*Page extract*
How Do You Spell Your Name?
Spelling is kinda' complicated. Especially now that we have developed new, appalling habits of misspelling everything in text messages (which also often take the form of email and FB notes).
Yet we have the compulsion to make it even harder.
Cirio is a simple enough name. But it can still get mangled along the way:
Now, think about the confusing ones.
Nightmares hound me when I misspell people's names. In my book signing events, I always have a ready pen and sheets of paper where people can write their names before I write them down on my books for a short note.
This procedure was born out of a very unfortunate episode: the lady who wanted my signature syllabicated her name slowly. Having a friend with the same name, I quickly scrawled down, Kharyl.
She was visibly irked and spelled her name slowly for me. So then I had to scratch off the original name and wrote on top of it what I thought she spelled.
But the spelling was so unusual, and my hearing dysfunctional, so I scratched off my misspellings maybe four times, and soon the whole page where I was to write my message became so dirty I ended up buying a new book to replace hers. I wish that after this fiasco, she didn't throw my book in a trash can.
The correct spelling was Charielle. How was a poor author supposed to know?
Thanks, dad and mom, I said under my breath then, for naming me Grace. Surely the word that appears in the Bible almost 200 times, and which is the foundation of our Christian faith, is spelled only one way?

*Exercises*
**1.** Summarize the post about name spelling in two sentences.
**2.** Rewrite the paragraph of the post about name spelling that begins "But the spelling was so unusual" as one shorter sentence.
**3.** According to the post about name spelling, why does the author keep a pen and sheets of paper ready at book signings?

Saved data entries

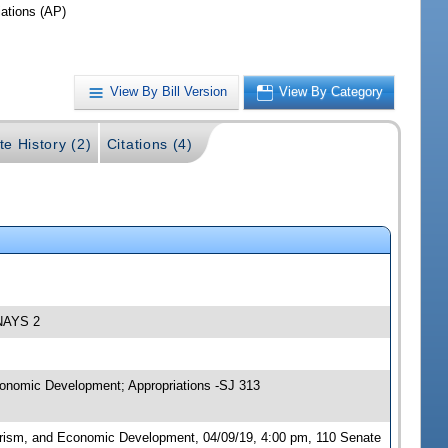
iations (AP)
View By Bill Version
View By Category
te History (2)
Citations (4)
 NAYS 2
conomic Development; Appropriations -SJ 313
urism, and Economic Development, 04/09/19, 4:00 pm, 110 Senate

*Solutions*
**1.** The author finds spelling complicated, made harder by text-message habits, and dreads misspelling people's names, so people at the author's book signings write their names on paper first. That practice began after the author misspelled a reader's name, Charielle, so many times that the page was ruined and a new book had to be bought, which left the author thankful to have been named Grace.

**2.** Because the name was unusual and the author's hearing poor, the author crossed out misspellings about four times, dirtied the page meant for the message, bought a new book to replace hers, and hopes she did not throw the author's book in the trash.

**3.** The practice grew out of an unfortunate episode in which the author misspelled a reader's name. The author wrote the name wrong and crossed it out several times until the page was so dirty that a replacement book had to be bought.